Şentop, FETÖ ile mücadele konusuna da değindi. Şentop, "FETÖ ile ilgili bir tablo ortaya çıktı. FETÖ, bürokratik iktidarı elde etmek için çalıştı. FETÖ, 1960’larda kurulan bir örgüt. Bürokratik iktidarı ele geçirmek istediler. Hep soruyorlar, siyasette FETÖ’cü yok mu diye? Siyasette; poliste, askeriyede, yargıda olduğu kadar olmamıştır. Çünkü örgüt bürokrasiyi ele geçirerek yönetmek istedi. Siyasette de vardır, tamamen yok demiyoruz ama darbe yönetimi siyasi parti ele geçirmez çünkü parti kaybederse iktidarı biter. FETÖ’nün ideolojisine uygun yükselişler 1980’lerde aktör değişimi yaşandı. AK Parti iktidara geldiğinde vesayetçi sistemle mücadele etti. Bu vesayetin eski ideolojik insanları ile AK Parti mücadele etti. FETÖ’de bu dönemde vesayet sisteminin içinde aktörlerin yerine geçerek sistemi aynı şekilde yürüttü. Bunun somut örneklerine çok şahit olduk. Kritik noktalarda FETÖ yapılanmasında iktidar tasfiyelere başladı. Bunun ardından 2012’den bu yana direnmeye, daha sonra da MİT Müsteşarına karşı yapılanlarla tepki göstermeye başladılar. Daha sonra gezi olayları, 17-25 Aralık operasyonu derken mücadeleye dönüştü. Bürokrasinin her kademesinde FETÖ ile mücadeleye başladık daha sonrada 15 Temmuz’da darbe girişimine kalktılar. Fakat başaramadılar" dedi.
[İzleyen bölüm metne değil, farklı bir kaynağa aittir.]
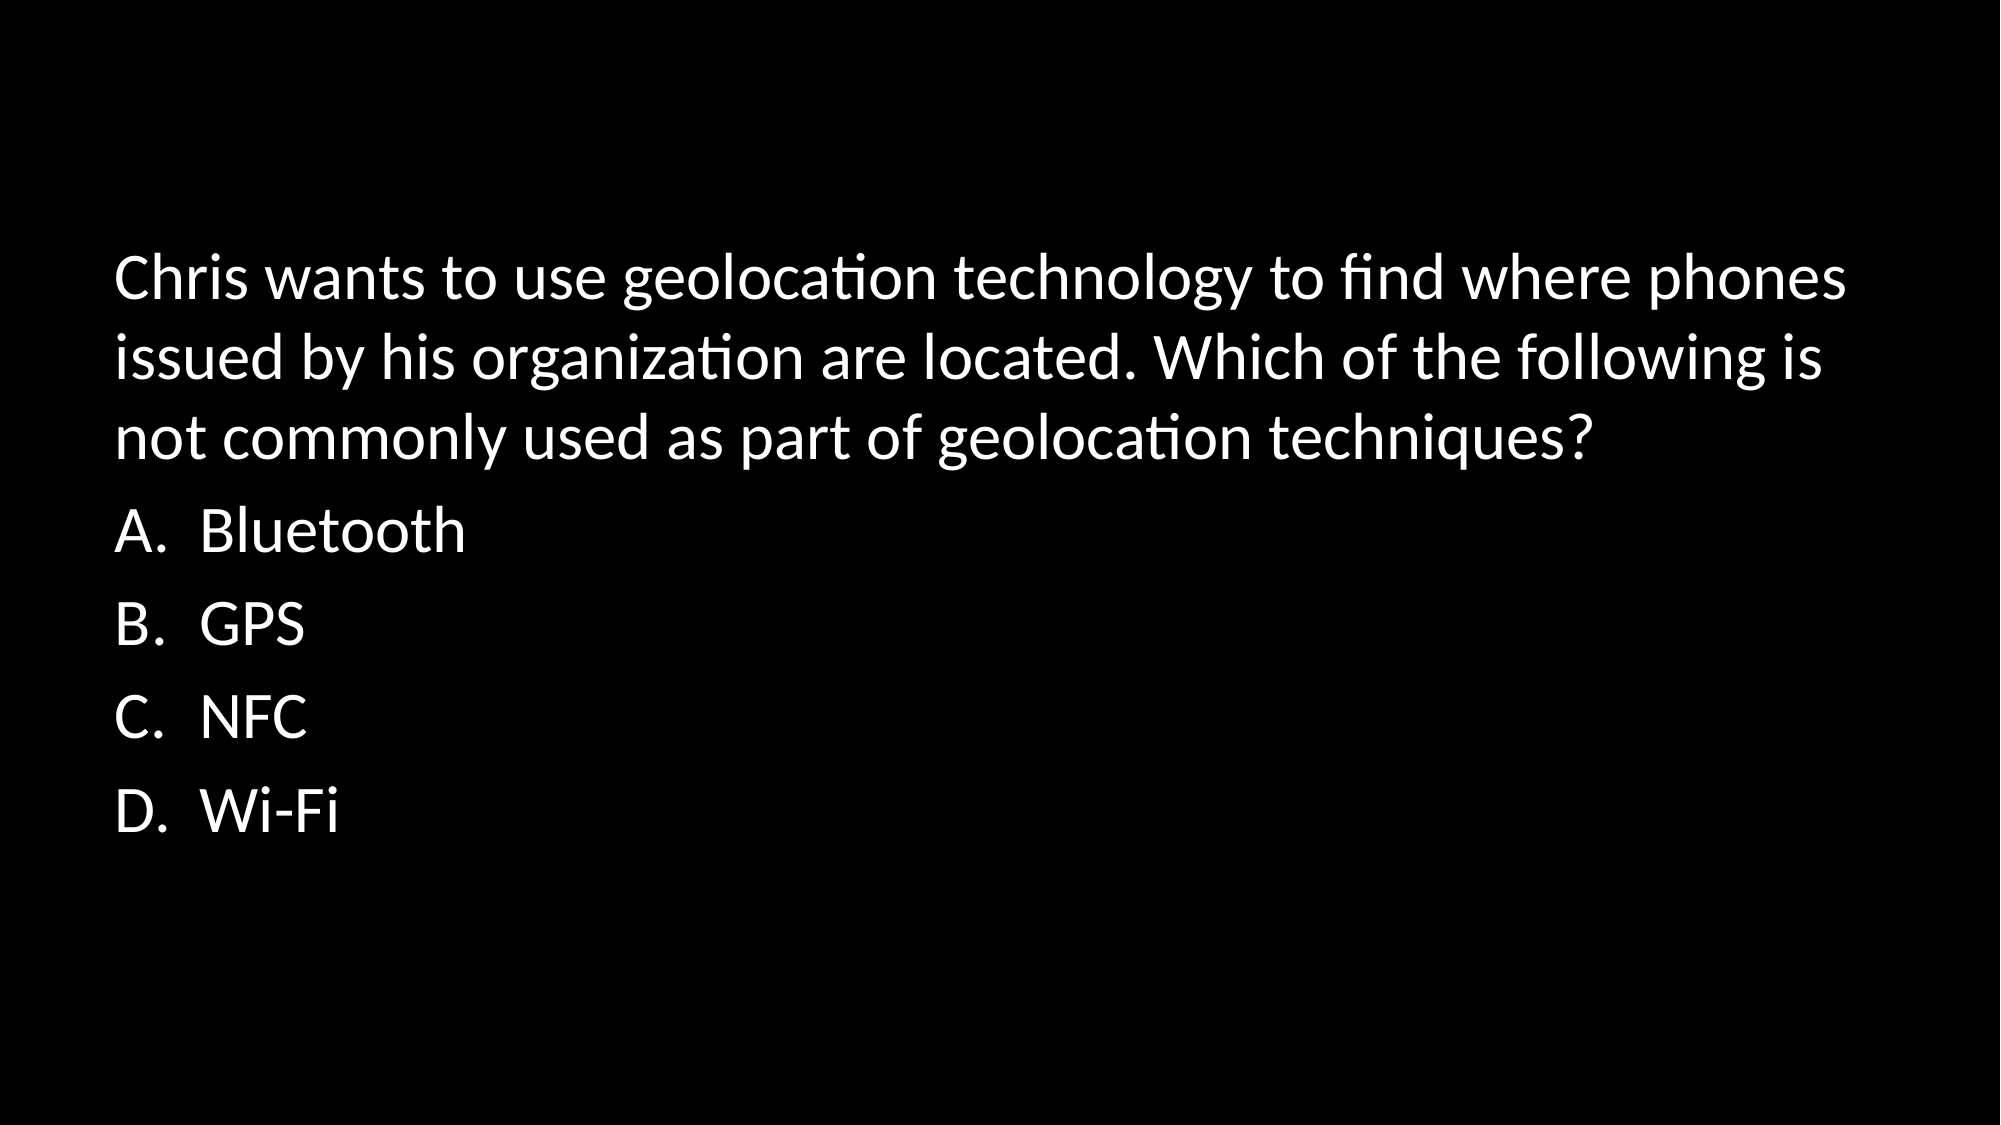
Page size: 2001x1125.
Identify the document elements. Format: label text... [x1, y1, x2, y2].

Şentop, 24 Haziran seçimlerinde destek istediklerini ifade ederek, "16 Nisan’da resmiyette bir değişiklik yaptık. 24 Haziran’da da bu değişikliğin uygulaması yapılacak. Eski sisteme göre Cumhurbaşkanının görev yetkilerini kullanması yanlış olurdu. Bu seçimle beraber anlatmış olduğumuz tarihi arka plan için bir adımdır. 24 Haziran seçimlerinden sonra, yasal düzlemde değişiklikleri meclis yapacaktır. Bu sisteme inanan bir çoğunluğun mecliste olması lazım. Cumhurbaşkanının partisinden çoğunluğun mecliste olması lazım. Bizler bu vesile ile sizlerden destek istiyoruz" diye konuştu.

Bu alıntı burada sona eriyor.